* [What is needed]
In the data below, one line contains "136.03 118.69 -90))" and a later one contains "163.97 116.15 90))". Print both, with every line between them, exactly and alone.

* [Excerpted records]

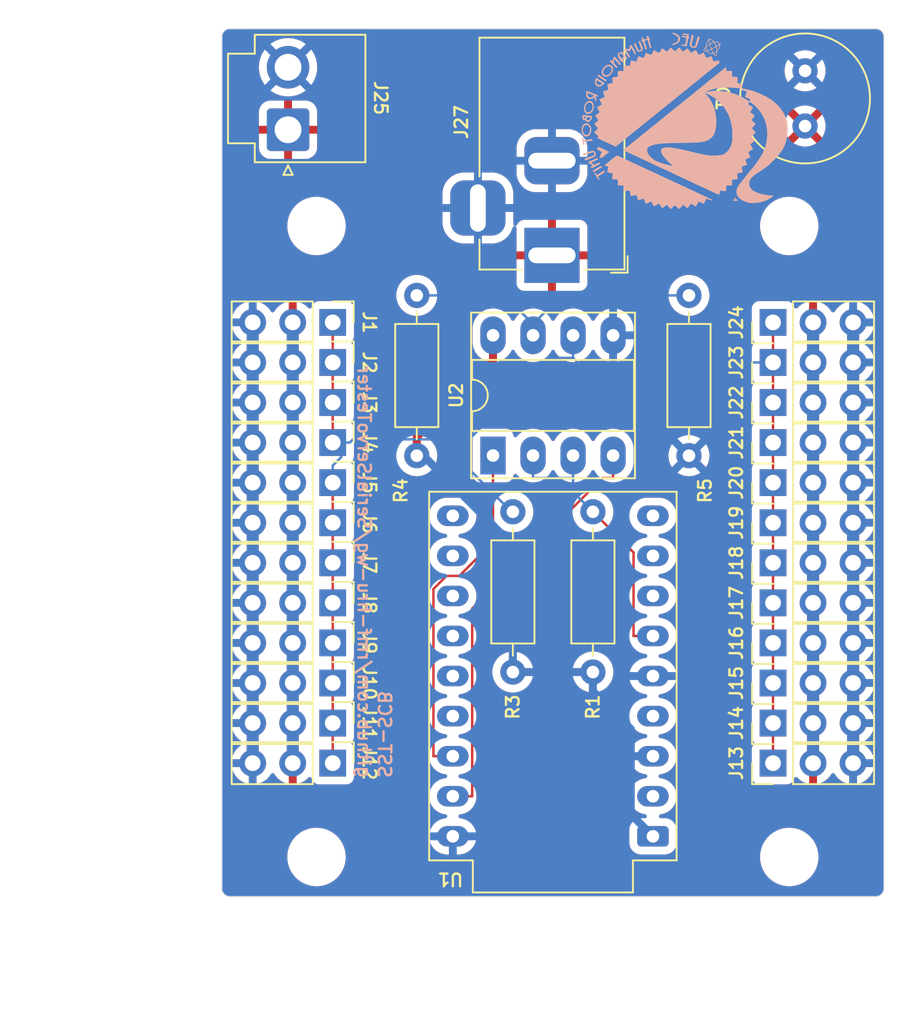
<source format=kicad_pcb>
(kicad_pcb
	(version 20240108)
	(generator "pcbnew")
	(generator_version "8.0")
	(general
		(thickness 1.6)
		(legacy_teardrops no)
	)
	(paper "A4")
	(layers
		(0 "F.Cu" signal)
		(31 "B.Cu" signal)
		(34 "B.Paste" user)
		(35 "F.Paste" user)
		(36 "B.SilkS" user "B.Silkscreen")
		(37 "F.SilkS" user "F.Silkscreen")
		(38 "B.Mask" user)
		(39 "F.Mask" user)
		(41 "Cmts.User" user "User.Comments")
		(44 "Edge.Cuts" user)
		(45 "Margin" user)
		(46 "B.CrtYd" user "B.Courtyard")
		(47 "F.CrtYd" user "F.Courtyard")
		(48 "B.Fab" user)
		(49 "F.Fab" user)
	)
	(setup
		(stackup
			(layer "F.SilkS"
				(type "Top Silk Screen")
			)
			(layer "F.Paste"
				(type "Top Solder Paste")
			)
			(layer "F.Mask"
				(type "Top Solder Mask")
				(thickness 0.01)
			)
			(layer "F.Cu"
				(type "copper")
				(thickness 0.035)
			)
			(layer "dielectric 1"
				(type "core")
				(thickness 1.51)
				(material "FR4")
				(epsilon_r 4.5)
				(loss_tangent 0.02)
			)
			(layer "B.Cu"
				(type "copper")
				(thickness 0.035)
			)
			(layer "B.Mask"
				(type "Bottom Solder Mask")
				(thickness 0.01)
			)
			(layer "B.Paste"
				(type "Bottom Solder Paste")
			)
			(layer "B.SilkS"
				(type "Bottom Silk Screen")
			)
			(copper_finish "None")
			(dielectric_constraints no)
		)
		(pad_to_mask_clearance 0)
		(allow_soldermask_bridges_in_footprints no)
		(grid_origin 136.03 113.61)
		(pcbplotparams
			(layerselection 0x00010fc_ffffffff)
			(plot_on_all_layers_selection 0x0000000_00000000)
			(disableapertmacros no)
			(usegerberextensions no)
			(usegerberattributes yes)
			(usegerberadvancedattributes yes)
			(creategerberjobfile yes)
			(dashed_line_dash_ratio 12.000000)
			(dashed_line_gap_ratio 3.000000)
			(svgprecision 4)
			(plotframeref no)
			(viasonmask no)
			(mode 1)
			(useauxorigin no)
			(hpglpennumber 1)
			(hpglpenspeed 20)
			(hpglpendiameter 15.000000)
			(pdf_front_fp_property_popups yes)
			(pdf_back_fp_property_popups yes)
			(dxfpolygonmode yes)
			(dxfimperialunits yes)
			(dxfusepcbnewfont yes)
			(psnegative no)
			(psa4output no)
			(plotreference yes)
			(plotvalue yes)
			(plotfptext yes)
			(plotinvisibletext no)
			(sketchpadsonfab no)
			(subtractmaskfromsilk no)
			(outputformat 1)
			(mirror no)
			(drillshape 1)
			(scaleselection 1)
			(outputdirectory "")
		)
	)
	(net 0 "")
	(net 1 "GND")
	(net 2 "VCC")
	(net 3 "Net-(U1-5V)")
	(net 4 "unconnected-(U1-CBUS3-Pad9)")
	(net 5 "/RS485A")
	(net 6 "/RS485B")
	(net 7 "Net-(U1-CBUS0)")
	(net 8 "Net-(U1-TXD)")
	(net 9 "unconnected-(U1-~{RI}-Pad11)")
	(net 10 "unconnected-(U1-~{RTS}-Pad13)")
	(net 11 "unconnected-(U1-~{DCD}-Pad10)")
	(net 12 "unconnected-(U1-~{DTR}-Pad15)")
	(net 13 "unconnected-(U1-~{CTS}-Pad12)")
	(net 14 "unconnected-(U1-CBUS2-Pad8)")
	(net 15 "unconnected-(U1-CBUS1-Pad7)")
	(net 16 "unconnected-(U1-~{RESET}-Pad4)")
	(net 17 "unconnected-(U1-3V3OUT-Pad2)")
	(net 18 "unconnected-(U1-~{DSR}-Pad14)")
	(net 19 "Net-(U1-RXD)")
	(footprint "Connector_PinHeader_2.54mm:PinHeader_1x03_P2.54mm_Vertical" (layer "F.Cu") (at 136.03 139.01 -90))
	(footprint "Connector_PinHeader_2.54mm:PinHeader_1x03_P2.54mm_Vertical" (layer "F.Cu") (at 136.03 141.55 -90))
	(footprint "Connector_JST:JST_VH_B2P-VH_1x02_P3.96mm_Vertical" (layer "F.Cu") (at 133.194 101.3975 90))
	(footprint "Connector_PinHeader_2.54mm:PinHeader_1x03_P2.54mm_Vertical" (layer "F.Cu") (at 163.97 126.31 90))
	(footprint "Connector_PinHeader_2.54mm:PinHeader_1x03_P2.54mm_Vertical" (layer "F.Cu") (at 163.97 141.55 90))
	(footprint "MountingHole:MountingHole_3.2mm_M3" (layer "F.Cu") (at 135 107.5))
	(footprint "Connector_PinHeader_2.54mm:PinHeader_1x03_P2.54mm_Vertical" (layer "F.Cu") (at 136.03 128.85 -90))
	(footprint "MountingHole:MountingHole_3.2mm_M3" (layer "F.Cu") (at 135 147.5))
	(footprint "Connector_PinHeader_2.54mm:PinHeader_1x03_P2.54mm_Vertical" (layer "F.Cu") (at 163.97 139.01 90))
	(footprint "Connector_PinHeader_2.54mm:PinHeader_1x03_P2.54mm_Vertical" (layer "F.Cu") (at 163.97 121.23 90))
	(footprint "Connector_PinHeader_2.54mm:PinHeader_1x03_P2.54mm_Vertical" (layer "F.Cu") (at 163.97 136.47 90))
	(footprint "Resistor_THT:R_Axial_DIN0207_L6.3mm_D2.5mm_P10.16mm_Horizontal" (layer "F.Cu") (at 141.364 111.9 -90))
	(footprint "Package_DIP:DIP-8_W7.62mm_Socket_LongPads" (layer "F.Cu") (at 146.2 122.05 90))
	(footprint "Connector_PinHeader_2.54mm:PinHeader_1x03_P2.54mm_Vertical" (layer "F.Cu") (at 136.03 126.31 -90))
	(footprint "Connector_PinHeader_2.54mm:PinHeader_1x03_P2.54mm_Vertical" (layer "F.Cu") (at 136.03 121.23 -90))
	(footprint "Connector_BarrelJack:BarrelJack_Horizontal" (layer "F.Cu") (at 149.9415 109.36 -90))
	(footprint "Connector_PinHeader_2.54mm:PinHeader_1x03_P2.54mm_Vertical" (layer "F.Cu") (at 136.03 123.77 -90))
	(footprint "Resistor_THT:R_Axial_DIN0207_L6.3mm_D2.5mm_P10.16mm_Horizontal" (layer "F.Cu") (at 147.46 125.616 -90))
	(footprint "Connector_PinHeader_2.54mm:PinHeader_1x03_P2.54mm_Vertical" (layer "F.Cu") (at 136.03 116.15 -90))
	(footprint "Connector_PinHeader_2.54mm:PinHeader_1x03_P2.54mm_Vertical" (layer "F.Cu") (at 163.97 123.77 90))
	(footprint "Resistor_THT:R_Axial_DIN0207_L6.3mm_D2.5mm_P10.16mm_Horizontal" (layer "F.Cu") (at 152.54 125.616 -90))
	(footprint "Connector_PinHeader_2.54mm:PinHeader_1x03_P2.54mm_Vertical" (layer "F.Cu") (at 136.03 136.47 -90))
	(footprint "Connector_PinHeader_2.54mm:PinHeader_1x03_P2.54mm_Vertical" (layer "F.Cu") (at 163.97 131.39 90))
	(footprint "Resistor_THT:R_Axial_DIN0207_L6.3mm_D2.5mm_P10.16mm_Horizontal" (layer "F.Cu") (at 158.636 122.06 90))
	(footprint "Connector_PinHeader_2.54mm:PinHeader_1x03_P2.54mm_Vertical" (layer "F.Cu") (at 163.97 113.61 90))
	(footprint "Connector_PinHeader_2.54mm:PinHeader_1x03_P2.54mm_Vertical" (layer "F.Cu") (at 136.03 118.69 -90))
	(footprint "Connector_PinHeader_2.54mm:PinHeader_1x03_P2.54mm_Vertical" (layer "F.Cu") (at 163.97 116.15 90))
	(footprint "Connector_PinHeader_2.54mm:PinHeader_1x03_P2.54mm_Vertical" (layer "F.Cu") (at 163.97 128.85 90))
	(footprint "Capacitor_THT:C_Radial_D8.0mm_H11.5mm_P3.50mm" (layer "F.Cu") (at 166.002 101.164 90))
	(footprint "Connector_PinHeader_2.54mm:PinHeader_1x03_P2.54mm_Vertical" (layer "F.Cu") (at 163.97 118.69 90))
	(footprint "FootprintLibrary:DIP-18_500_ELL" (layer "F.Cu") (at 150 136.03 90))
	(footprint "MountingHole:MountingHole_3.2mm_M3" (layer "F.Cu") (at 165 147.5))
	(footprint "MountingHole:MountingHole_3.2mm_M3" (layer "F.Cu") (at 165 107.5))
	(footprint "Connector_PinHeader_2.54mm:PinHeader_1x03_P2.54mm_Vertical" (layer "F.Cu") (at 136.03 133.93 -90))
	(footprint "Connector_PinHeader_2.54mm:PinHeader_1x03_P2.54mm_Vertical" (layer "F.Cu") (at 163.97 133.93 90))
	(footprint "Connector_PinHeader_2.54mm:PinHeader_1x03_P2.54mm_Vertical"
		(layer "F.Cu")
		(uuid "f445322f-f75e-46d8-a223-487b96052b9e")
		(at 136.03 131.39 -90)
		(descr "Through hole straight pin header, 1x03, 2.54mm pitch, single row")
		(tags "Through hole pin header THT 1x03 2.54mm single row")
		(property "Reference" "J8"
			(at 0 -2.33 -90)
			(unlocked yes)
			(layer "F.SilkS")
			(uuid "a4e01270-c2a7-4608-8170-8071968b1ee2")
			(effects
				(font
					(size 0.8 0.8)
					(thickness 0.15)
				)
			)
		)
		(property "Value" "Conn_01x03_Pin"
			(at 0 7.41 90)
			(layer "F.Fab")
			(uuid "2cf7fdd4-0055-4fef-87f6-ca1c3da59bc7")
			(effects
				(font
					(size 1 1)
					(thickness 0.15)
				)
			)
		)
		(property "Footprint" "Connector_PinHeader_2.54mm:PinHeader_1x03_P2.54mm_Vertical"
			(at 0 0 -90)
			(unlocked yes)
			(layer "F.Fab")
			(hide yes)
			(uuid "abca43c4-512a-4317-83bc-7cd76869b09f")
			(effects
				(font
					(size 1.27 1.27)
				)
			)
		)
		(property "Datasheet" ""
			(at 0 0 -90)
			(unlocked yes)
			(layer "F.Fab")
			(hide yes)
			(uuid "4f409065-0dcc-46ae-81cc-d5aae1c20d62")
			(effects
				(font
					(size 1.27 1.27)
				)
			)
		)
		(property "Description" ""
			(at 0 0 -90)
			(unlocked yes)
			(layer "F.Fab")
			(hide yes)
			(uuid "b0ba9253-1a54-4cb8-84e1-265827b4914e")
			(effects
				(font
					(size 1.27 1.27)
				)
			)
		)
		(property ki_fp_filters "Connector*:*_1x??_*")
		(path "/7f8554f7-4c6d-4a37-8ab8-88845bf48a15/d83c4f61-2a9a-4436-806e-7aed2c83c857")
		(sheetname "Servo Port")
		(sheetfile "servo_port.kicad_sch")
		(attr through_hole)
		(fp_line
			(start -1.33 6.41)
			(end 1.33 6.41)
			(stroke
				(width 0.12)
				(type solid)
			)
			(layer "F.SilkS")
			(uuid "a94fdc52-d8d0-4d79-abbf-f0ec3424eb6c")
		)
		(fp_line
			(start -1.33 1.27)
			(end -1.33 6.41)
			(stroke
				(width 0.12)
				(type solid)
			)
			(layer "F.SilkS")
			(uuid "43092db4-ba21-48d1-8cef-6fe2ca217f2b")
		)
		(fp_line
			(start -1.33 1.27)
			(end 1.33 1.27)
			(stroke
				(width 0.12)
				(type solid)
			)
			(layer "F.SilkS")
			(uuid "ff48a7fe-0f7b-41b6-b384-08e57c1579b9")
		)
		(fp_line
			(start 1.33 1.27)
			(end 1.3
... [706604 chars truncated]
</source>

* [Exercise solution]
	(footprint "Connector_PinHeader_2.54mm:PinHeader_1x03_P2.54mm_Vertical" (layer "F.Cu") (at 136.03 118.69 -90))
	(footprint "Connector_PinHeader_2.54mm:PinHeader_1x03_P2.54mm_Vertical" (layer "F.Cu") (at 163.97 116.15 90))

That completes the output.